Rivayet edildiğine göre Ebu Talib bir gün kardeşi Abbas'a
- Kardeşim, dedi, sana Muhammed'den gördüğümü haber vereyim mi? dedi. Abbas: "Evet" deyince:
- Ben, dedi, onu himayeme aldım. Gece ve gündüz bir an ondan ayrılmaz oldum. Onu kimseye güvenip bırakamıyordum. Hatta kendi döşeğimde uyutuyordum. Bir gece soyunup benimle beraber uyumasını söyledim. Baktım, yüzünde bir hoşnutsuzluk var. Benim isteğime karşı çıkmak da hoşuna gitmedi.
"Amcacığım, yüzünü benden çevir de soyunayım. Çünkü ben vücuduma bakmandan hoşlanmam." dedi. Sözüne şaştım. Gözümü çevirdim, döşeğe girdi, ben de girdim. Baktım ki aramızda bir örtü var. Vallahi ben onu döşeğime koymamıştım. O gayet yumuşak, miske batırılmış gibi hoş kokulu idi. Vücuduna bakayım diye gayret sarfettim, bir şey göremedim. Çok vakit de ben onu döşeğimden kaybederdim. Aramaya kalkardım, kalktım mı "ha amca, ben buradayım" derdi. Dönerdim ve çok zaman ondan hayret ettiğim bir söz işitirdim. Bu da geceden biraz geçince olurdu. Bizler yemekte içmekte besmele çekmez, elhamdülillah demezdik. O ise yemeğe başlarken "Tek olan Allah'ın adıyla" derdi. Yemeği bitirince de "el-Hamdülillâh" derdi. Ben ona şaşardım. Kendisinde ne bir yalan, ne bir gülmek, ne de bir cahillik gördüm. Çocuklar oynarlarken de onlarla beraber durmazdı. Ömrüme yemin olsun ki bu, büyük bir feyzden bir alâmettir.

_Verilen görev 1_
Şu ifadelerin rivayet metniyle uyuşup uyuşmadığını evet ya da hayır diyerek belirtin ve her biri için metnin belirleyici sözlerini aynen alıntılayın. (a) Ebu Talib, Muhammed'i kendi döşeğinde uyuturdu. (b) Aralarındaki örtüyü döşeğe Ebu Talib koymuştu. (c) Muhammed, çocuklar oynarken onlarla beraber dururdu.

_Girdi_
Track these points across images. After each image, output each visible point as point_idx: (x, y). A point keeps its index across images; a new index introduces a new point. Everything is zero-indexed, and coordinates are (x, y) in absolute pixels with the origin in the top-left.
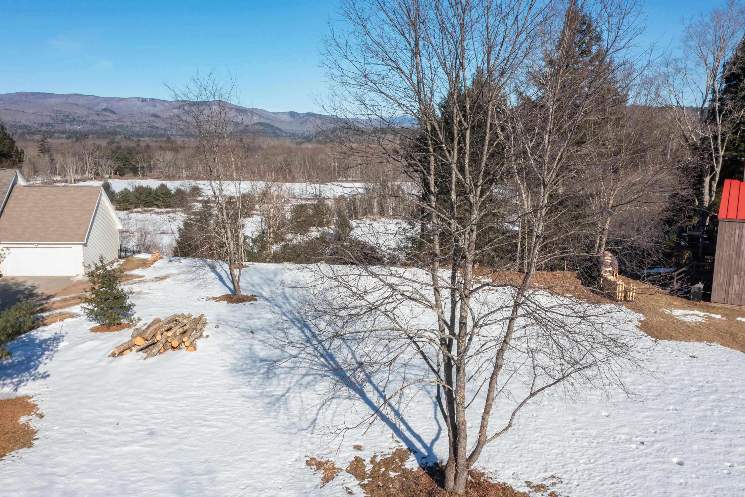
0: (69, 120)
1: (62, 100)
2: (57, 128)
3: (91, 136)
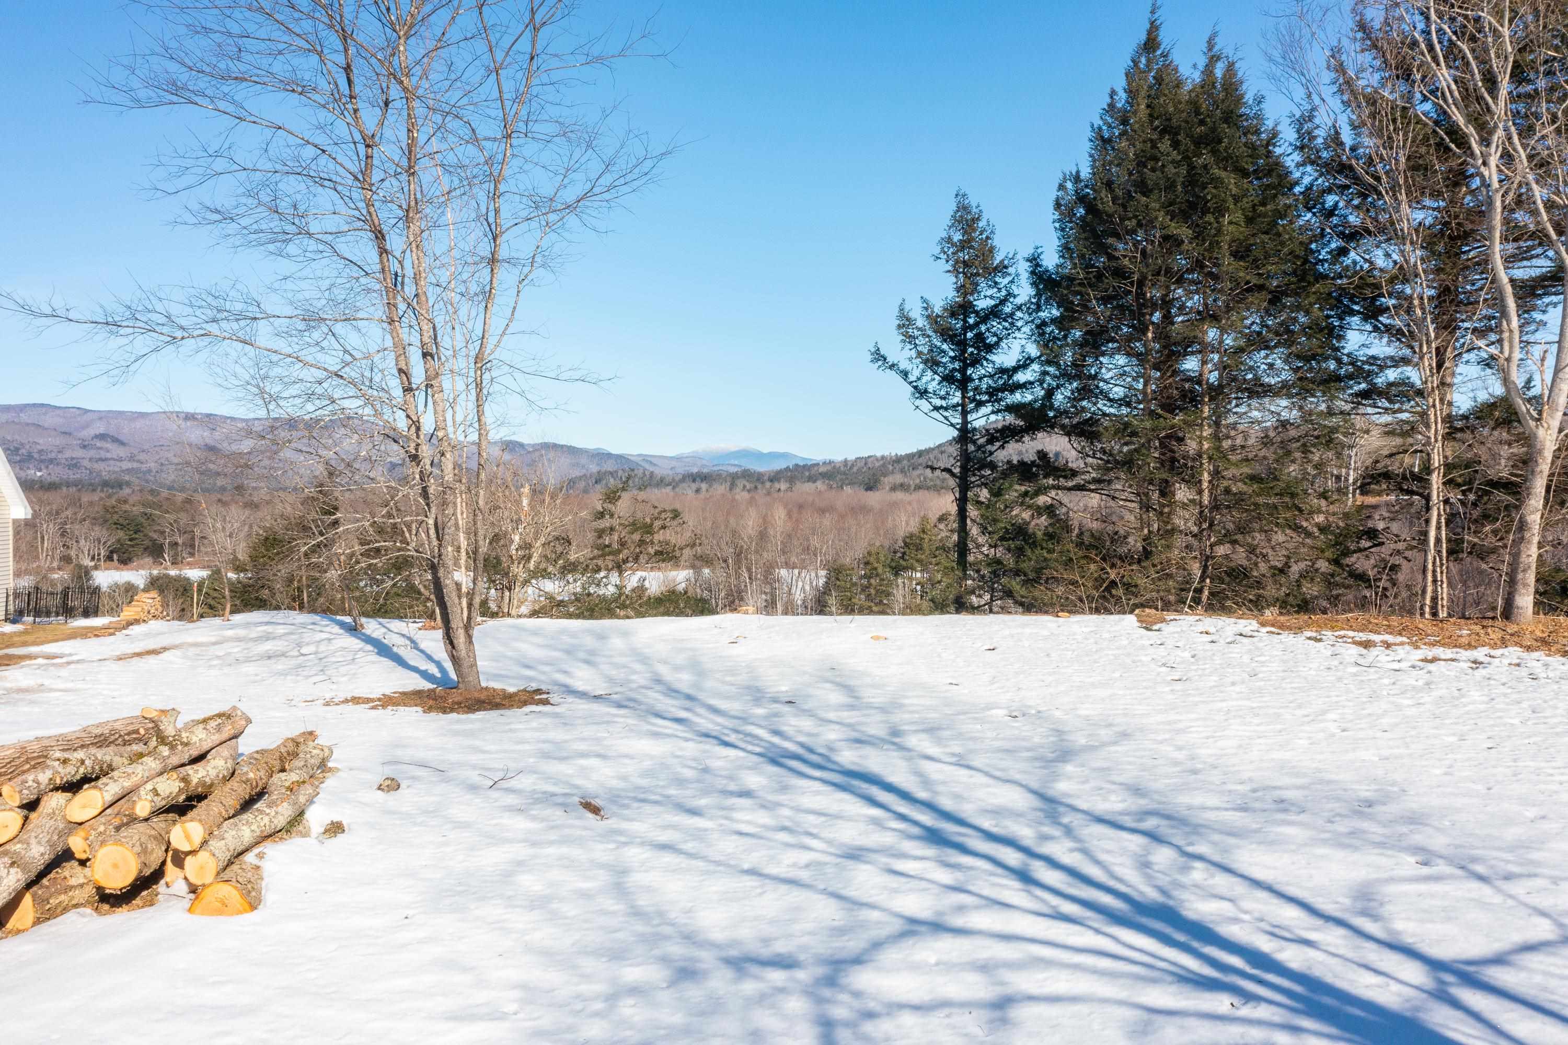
0: (18, 458)
1: (5, 417)
3: (64, 489)
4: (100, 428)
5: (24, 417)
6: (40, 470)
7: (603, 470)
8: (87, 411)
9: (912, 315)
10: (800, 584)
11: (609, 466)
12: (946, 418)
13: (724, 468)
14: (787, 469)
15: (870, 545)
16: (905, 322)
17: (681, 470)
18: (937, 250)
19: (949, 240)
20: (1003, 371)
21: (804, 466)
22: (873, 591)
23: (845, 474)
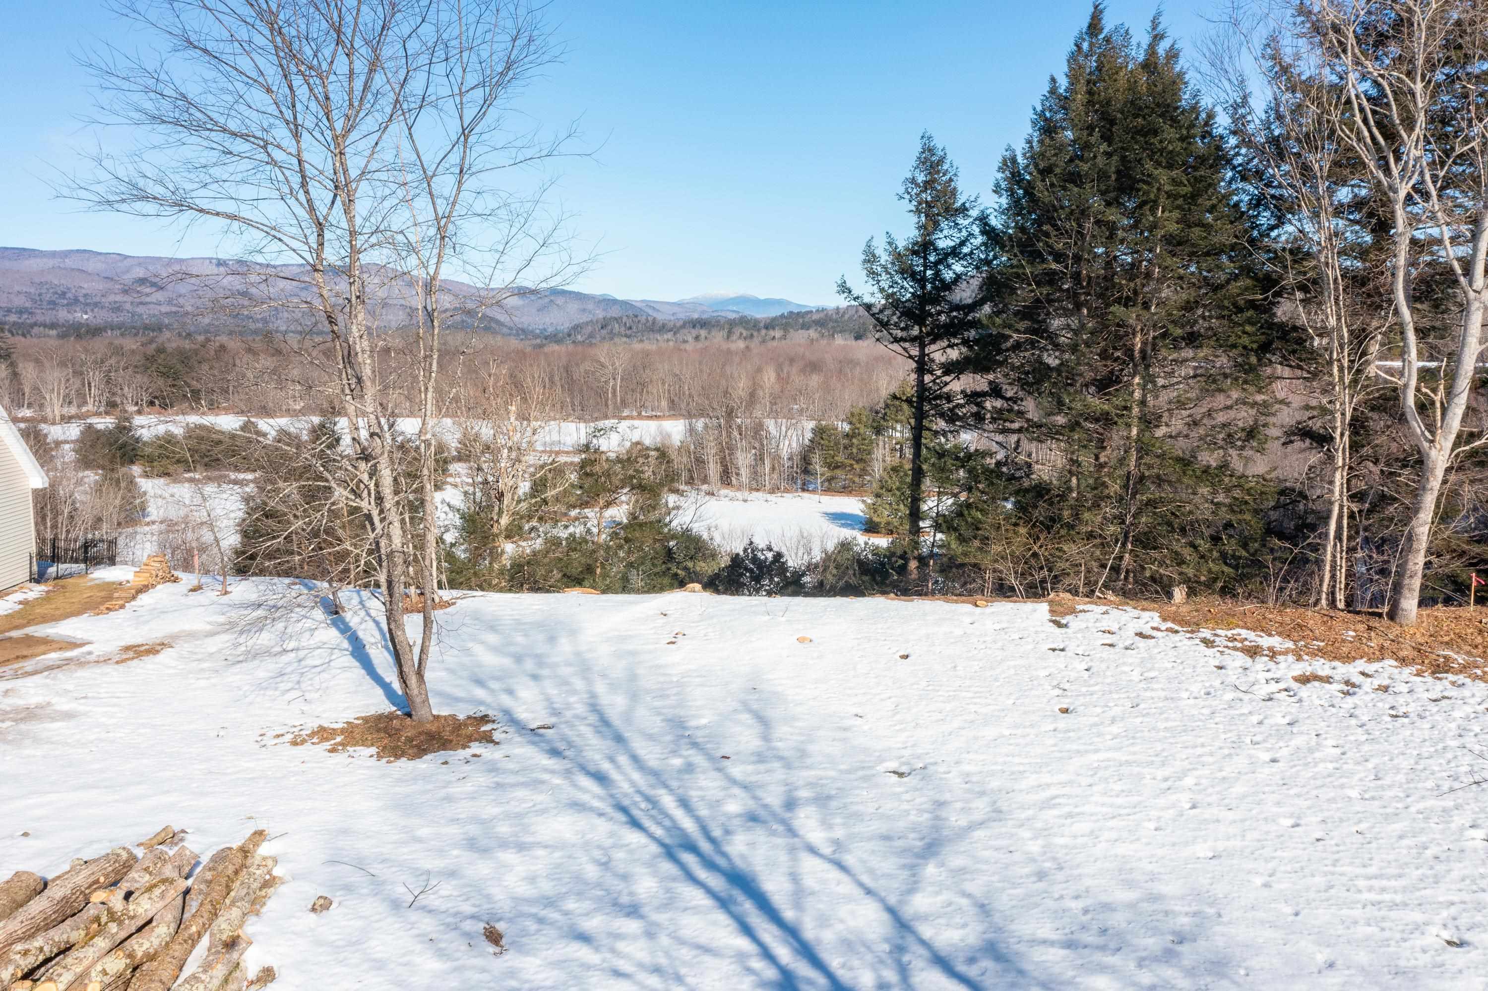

_Verilen görev 2_
Girdideki listenin bütün satırlarını, Sıra ve Satır adlı iki sütunu olan bir Markdown tablosu olarak ifade edin. Boş satırları atlayın, resimleri de yanıta katmayın.

_Yanıt 1_
(a) Evet: "Hatta kendi döşeğimde uyutuyordum."
(b) Hayır: "Vallahi ben onu döşeğime koymamıştım."
(c) Hayır: "Çocuklar oynarlarken de onlarla beraber durmazdı."

_Yanıt 2_
| Sıra | Satır |
|---|---|
| 1 | Track these points across images. After each image, output each visible point as point_idx: (x, y). A point keeps its index across images; a new index introduces a new point. Everything is zero-indexed, and coordinates are (x, y) in absolute pixels with the origin in the top-left. |
| 2 | 0: (69, 120) |
| 3 | 1: (62, 100) |
| 4 | 2: (57, 128) |
| 5 | 3: (91, 136) |
| 6 | 0: (18, 458) |
| 7 | 1: (5, 417) |
| 8 | 3: (64, 489) |
| 9 | 4: (100, 428) |
| 10 | 5: (24, 417) |
| 11 | 6: (40, 470) |
| 12 | 7: (603, 470) |
| 13 | 8: (87, 411) |
| 14 | 9: (912, 315) |
| 15 | 10: (800, 584) |
| 16 | 11: (609, 466) |
| 17 | 12: (946, 418) |
| 18 | 13: (724, 468) |
| 19 | 14: (787, 469) |
| 20 | 15: (870, 545) |
| 21 | 16: (905, 322) |
| 22 | 17: (681, 470) |
| 23 | 18: (937, 250) |
| 24 | 19: (949, 240) |
| 25 | 20: (1003, 371) |
| 26 | 21: (804, 466) |
| 27 | 22: (873, 591) |
| 28 | 23: (845, 474) |